Google first responders

The Cheswick web pages are the first hits for Google for "Internet mapping", "mccollough effect", and maybe others. My question: what others?

I have written little programs to walk a collection of web pages, extract the text, and print out the word pairs. These are submitted to Google (and later, some other search engines), and the results examined for interesting stuff.

http://www.lumeta.com word pairs google hits
http://research.lumeta.com word pairs google hits
http://www.cheswick.com word pairs google hits

What are the word pairs for which cheswick.com (or the mirror, research.lumeta.com) are the first Google hits?

Number one hits for word pairs found on www.cheswick.com and the mirror, research.lumeta.com/ches. The order of the unquoted word pairs changes the search results.

What are the most commonly-reported sites that are not lumeta's?

Open Questions

How tolerant is google of such activities? I have no idea. They seem to let me perform thousands of queries without getting mad, or slowing results, or giving bogus answers. Sometimes, the queries, which usually run at about 1 per second, stop for a minute or so. Is this google throttling, or just Internet weirdness?
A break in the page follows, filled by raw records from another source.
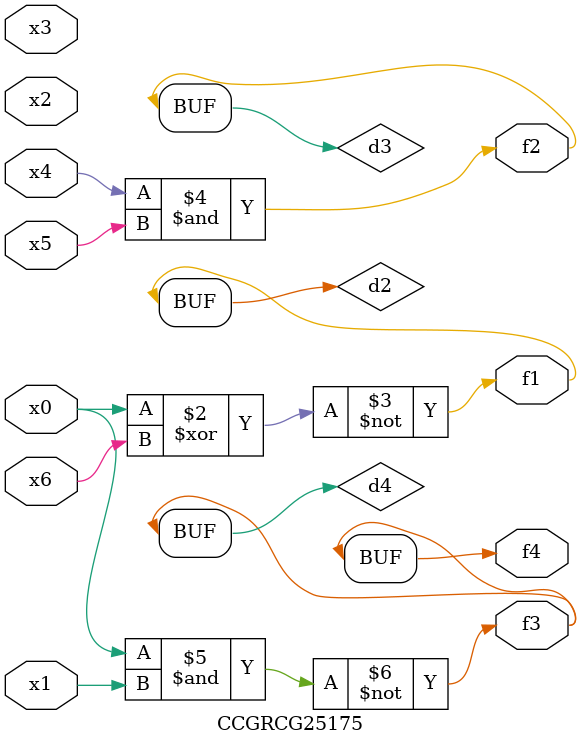
<source format=v>
module CCGRCG25175(
	input x0, x1, x2, x3, x4, x5, x6,
	output f1, f2, f3, f4
);

	wire d1, d2, d3, d4;

	nor (d1, x0);
	xnor (d2, x0, x6);
	and (d3, x4, x5);
	nand (d4, x0, x1);
	assign f1 = d2;
	assign f2 = d3;
	assign f3 = d4;
	assign f4 = d4;
endmodule

</source>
Google has vast capacity: they say that over a thousand computers touch each query. To minimize this processing, and simplify processing, I make the queries look like they are coming from a PDA.

Google does supply an API for making queries. They say it is limited to 1000 queries per day.

What related work is out there? People must have made explorations like this before. What google queries would help locate such efforts?

Is this information actually useful? Our marketing people are chewing over the data. This certainly finds misspellings. It is easy to be the first hit for a misspelled word, and I have found a couple.